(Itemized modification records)
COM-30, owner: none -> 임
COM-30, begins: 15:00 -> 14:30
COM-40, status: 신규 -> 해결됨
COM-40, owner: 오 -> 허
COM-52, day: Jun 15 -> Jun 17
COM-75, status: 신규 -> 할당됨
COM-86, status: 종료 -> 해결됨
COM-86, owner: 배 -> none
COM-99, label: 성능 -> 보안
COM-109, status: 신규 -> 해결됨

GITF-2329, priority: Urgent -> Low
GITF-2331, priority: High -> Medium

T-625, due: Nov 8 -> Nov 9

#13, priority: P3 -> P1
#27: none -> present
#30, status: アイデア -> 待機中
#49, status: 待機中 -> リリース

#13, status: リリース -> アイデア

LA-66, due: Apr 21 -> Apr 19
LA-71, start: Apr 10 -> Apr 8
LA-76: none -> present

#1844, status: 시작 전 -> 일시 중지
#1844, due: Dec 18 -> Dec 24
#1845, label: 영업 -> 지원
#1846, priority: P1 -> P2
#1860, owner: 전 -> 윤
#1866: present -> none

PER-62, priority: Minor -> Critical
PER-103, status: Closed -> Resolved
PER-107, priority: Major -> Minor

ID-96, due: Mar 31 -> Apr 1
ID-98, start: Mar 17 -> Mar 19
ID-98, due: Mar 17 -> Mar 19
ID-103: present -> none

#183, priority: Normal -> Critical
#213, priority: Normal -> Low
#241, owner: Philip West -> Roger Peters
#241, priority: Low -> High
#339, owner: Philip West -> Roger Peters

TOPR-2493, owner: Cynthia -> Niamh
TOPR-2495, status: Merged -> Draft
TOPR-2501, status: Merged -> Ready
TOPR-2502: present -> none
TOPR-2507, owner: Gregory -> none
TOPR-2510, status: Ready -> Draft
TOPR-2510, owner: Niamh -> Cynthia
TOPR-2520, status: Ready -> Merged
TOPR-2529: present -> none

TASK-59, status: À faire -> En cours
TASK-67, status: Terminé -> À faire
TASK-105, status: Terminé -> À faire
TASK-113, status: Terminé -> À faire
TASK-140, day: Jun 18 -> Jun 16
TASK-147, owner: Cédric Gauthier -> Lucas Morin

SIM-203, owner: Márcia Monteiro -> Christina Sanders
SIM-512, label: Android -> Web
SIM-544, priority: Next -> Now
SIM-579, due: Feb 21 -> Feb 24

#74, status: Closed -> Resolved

Task details: Out of the data above, transcribe exactly and only the lines starting with the line that has "#13, priority: P3 -> P1" and going on through the line that has "SIM-512, label: Android -> Web", both included.

Completed exercise:
#13, priority: P3 -> P1
#27: none -> present
#30, status: アイデア -> 待機中
#49, status: 待機中 -> リリース

#13, status: リリース -> アイデア

LA-66, due: Apr 21 -> Apr 19
LA-71, start: Apr 10 -> Apr 8
LA-76: none -> present

#1844, status: 시작 전 -> 일시 중지
#1844, due: Dec 18 -> Dec 24
#1845, label: 영업 -> 지원
#1846, priority: P1 -> P2
#1860, owner: 전 -> 윤
#1866: present -> none

PER-62, priority: Minor -> Critical
PER-103, status: Closed -> Resolved
PER-107, priority: Major -> Minor

ID-96, due: Mar 31 -> Apr 1
ID-98, start: Mar 17 -> Mar 19
ID-98, due: Mar 17 -> Mar 19
ID-103: present -> none

#183, priority: Normal -> Critical
#213, priority: Normal -> Low
#241, owner: Philip West -> Roger Peters
#241, priority: Low -> High
#339, owner: Philip West -> Roger Peters

TOPR-2493, owner: Cynthia -> Niamh
TOPR-2495, status: Merged -> Draft
TOPR-2501, status: Merged -> Ready
TOPR-2502: present -> none
TOPR-2507, owner: Gregory -> none
TOPR-2510, status: Ready -> Draft
TOPR-2510, owner: Niamh -> Cynthia
TOPR-2520, status: Ready -> Merged
TOPR-2529: present -> none

TASK-59, status: À faire -> En cours
TASK-67, status: Terminé -> À faire
TASK-105, status: Terminé -> À faire
TASK-113, status: Terminé -> À faire
TASK-140, day: Jun 18 -> Jun 16
TASK-147, owner: Cédric Gauthier -> Lucas Morin

SIM-203, owner: Márcia Monteiro -> Christina Sanders
SIM-512, label: Android -> Web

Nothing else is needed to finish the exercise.